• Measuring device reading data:
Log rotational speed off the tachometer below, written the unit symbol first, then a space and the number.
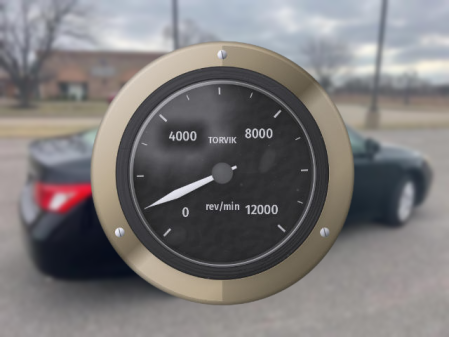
rpm 1000
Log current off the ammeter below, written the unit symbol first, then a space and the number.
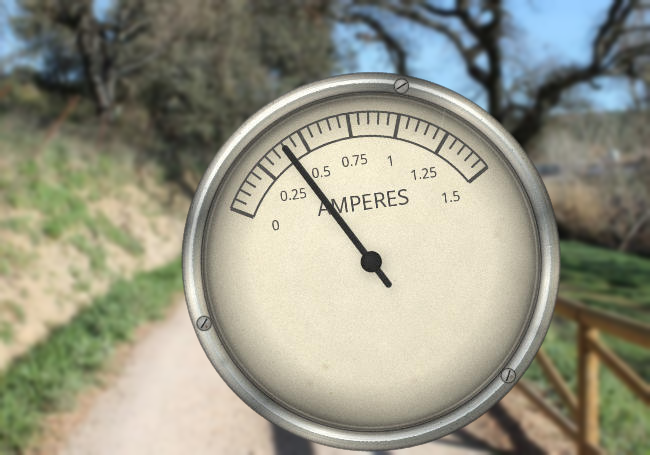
A 0.4
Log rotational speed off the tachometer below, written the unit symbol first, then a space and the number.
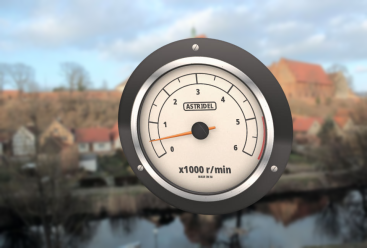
rpm 500
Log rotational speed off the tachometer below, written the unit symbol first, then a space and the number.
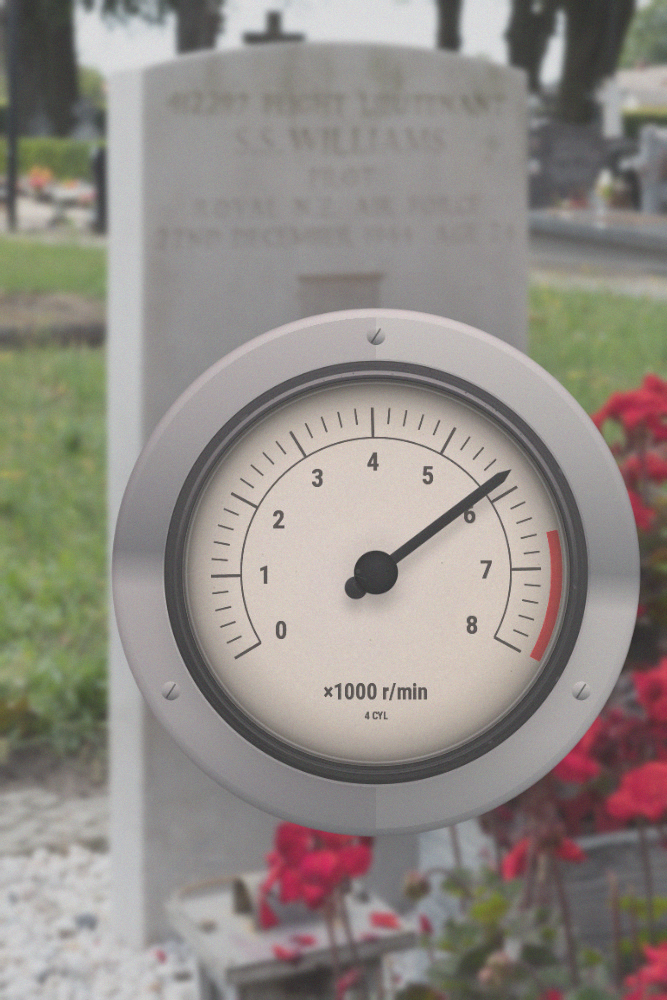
rpm 5800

• Problem requirements: Copy every line of the records above word for word, leaving the pictures out.

• Answer section:
Log rotational speed off the tachometer below, written the unit symbol first, then a space and the number.
rpm 1000
Log current off the ammeter below, written the unit symbol first, then a space and the number.
A 0.4
Log rotational speed off the tachometer below, written the unit symbol first, then a space and the number.
rpm 500
Log rotational speed off the tachometer below, written the unit symbol first, then a space and the number.
rpm 5800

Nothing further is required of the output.